Skip to main content
Mastra 1.0 is available 🎉 Read announcement

SemanticRecall

The SemanticRecall is a hybrid processor that enables semantic search over conversation history using vector embeddings. On input, it performs semantic search to find relevant historical messages. On output, it creates embeddings for new messages to enable future semantic retrieval.

Usage example
Direct link to Usage example

import { SemanticRecall } from "@mastra/core/processors";
import { openai } from "@ai-sdk/openai";

const processor = new SemanticRecall({
storage: memoryStorage,
vector: vectorStore,
embedder: openai.embedding("text-embedding-3-small"),
topK: 5,
messageRange: 2,
scope: "resource",
});

Constructor parameters
Direct link to Constructor parameters

options:

SemanticRecallOptions
Configuration options for the semantic recall processor

Options
Direct link to Options

storage:

MemoryStorage
Storage instance for retrieving messages

vector:

MastraVector
Vector store for semantic search

embedder:

MastraEmbeddingModel<string>
Embedder for generating query embeddings

topK?:

number
Number of most similar messages to retrieve

messageRange?:

number | { before: number; after: number }
Number of context messages to include before/after each match. Can be a single number (same for both) or an object with separate values

scope?:

'thread' | 'resource'
Scope of semantic search. 'thread' searches within the current thread only. 'resource' searches across all threads for the resource

threshold?:

number
Minimum similarity score threshold (0-1). Messages below this threshold are filtered out

indexName?:

string
Index name for the vector store.
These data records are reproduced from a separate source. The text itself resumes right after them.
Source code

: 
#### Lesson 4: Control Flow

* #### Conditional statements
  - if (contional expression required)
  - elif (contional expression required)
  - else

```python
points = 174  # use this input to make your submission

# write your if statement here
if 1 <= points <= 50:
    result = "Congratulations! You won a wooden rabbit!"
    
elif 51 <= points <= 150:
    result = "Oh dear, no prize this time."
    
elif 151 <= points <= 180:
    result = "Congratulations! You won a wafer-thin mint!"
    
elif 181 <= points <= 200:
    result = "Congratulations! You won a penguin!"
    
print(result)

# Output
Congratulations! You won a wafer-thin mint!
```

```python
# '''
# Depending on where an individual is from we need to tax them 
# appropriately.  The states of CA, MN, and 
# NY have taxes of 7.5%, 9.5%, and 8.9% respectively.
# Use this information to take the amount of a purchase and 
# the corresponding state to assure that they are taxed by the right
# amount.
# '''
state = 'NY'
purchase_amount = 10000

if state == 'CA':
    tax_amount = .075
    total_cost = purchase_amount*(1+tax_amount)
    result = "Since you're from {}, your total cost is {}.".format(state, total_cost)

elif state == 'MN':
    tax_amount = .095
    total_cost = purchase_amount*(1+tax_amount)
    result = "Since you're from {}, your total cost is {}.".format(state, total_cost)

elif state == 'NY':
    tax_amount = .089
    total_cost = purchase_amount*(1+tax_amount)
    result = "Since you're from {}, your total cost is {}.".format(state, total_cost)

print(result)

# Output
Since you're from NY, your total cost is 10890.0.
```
If not provided, auto-generated based on embedder model

logger?:

IMastraLogger
Optional logger instance for structured logging

Returns
Direct link to Returns

id:

string
Processor identifier set to 'semantic-recall'

name:

string
Processor display name set to 'SemanticRecall'

processInput:

(args: { messages: MastraDBMessage[]; messageList: MessageList; abort: (reason?: string) => never; tracingContext?: TracingContext; requestContext?: RequestContext }) => Promise<MessageList | MastraDBMessage[]>
Performs semantic search on historical messages and adds relevant context to the message list

processOutputResult:

(args: { messages: MastraDBMessage[]; messageList?: MessageList; abort: (reason?: string) => never; tracingContext?: TracingContext; requestContext?: RequestContext }) => Promise<MessageList | MastraDBMessage[]>
Creates embeddings for new messages to enable future semantic search

Extended usage example
Direct link to Extended usage example

src/mastra/agents/semantic-memory-agent.ts
import { Agent } from "@mastra/core/agent";
import { SemanticRecall, MessageHistory } from "@mastra/core/processors";
import { PostgresStorage } from "@mastra/pg";
import { PgVector } from "@mastra/pg";
import { openai } from "@ai-sdk/openai";

const storage = new PostgresStorage({
id: 'pg-storage',
connectionString: process.env.DATABASE_URL,
});

const vector = new PgVector({
id: 'pg-vector',
connectionString: process.env.DATABASE_URL,
});

const semanticRecall = new SemanticRecall({
storage,
vector,
embedder: openai.embedding("text-embedding-3-small"),
topK: 5,
messageRange: { before: 2, after: 1 },
scope: "resource",
threshold: 0.7,
});

export const agent = new Agent({
name: "semantic-memory-agent",
instructions: "You are a helpful assistant with semantic memory recall",
model: "openai:gpt-4o",
inputProcessors: [
semanticRecall,
new MessageHistory({ storage, lastMessages: 50 }),
],
outputProcessors: [
semanticRecall,
new MessageHistory({ storage }),
],
});

Behavior
Direct link to Behavior

Input processing
Direct link to Input processing

  1. Extracts the user query from the last user message
  2. Generates embeddings for the query
  3. Performs vector search to find semantically similar messages
  4. Retrieves matched messages along with surrounding context (based on messageRange)
  5. For scope: 'resource', formats cross-thread messages as a system message with timestamps
  6. Adds recalled messages with source: 'memory' tag

Output processing
Direct link to Output processing

  1. Extracts text content from new user and assistant messages
  2. Generates embeddings for each message
  3. Stores embeddings in the vector store with metadata (message ID, thread ID, resource ID, role, content, timestamp)
  4. Uses LRU caching for embeddings to avoid redundant API calls

Cross-thread recall
Direct link to Cross-thread recall

When scope is set to 'resource', the processor can recall messages from other threads. These cross-thread messages are formatted as a system message with timestamps and conversation labels to provide context about when and where the conversation occurred.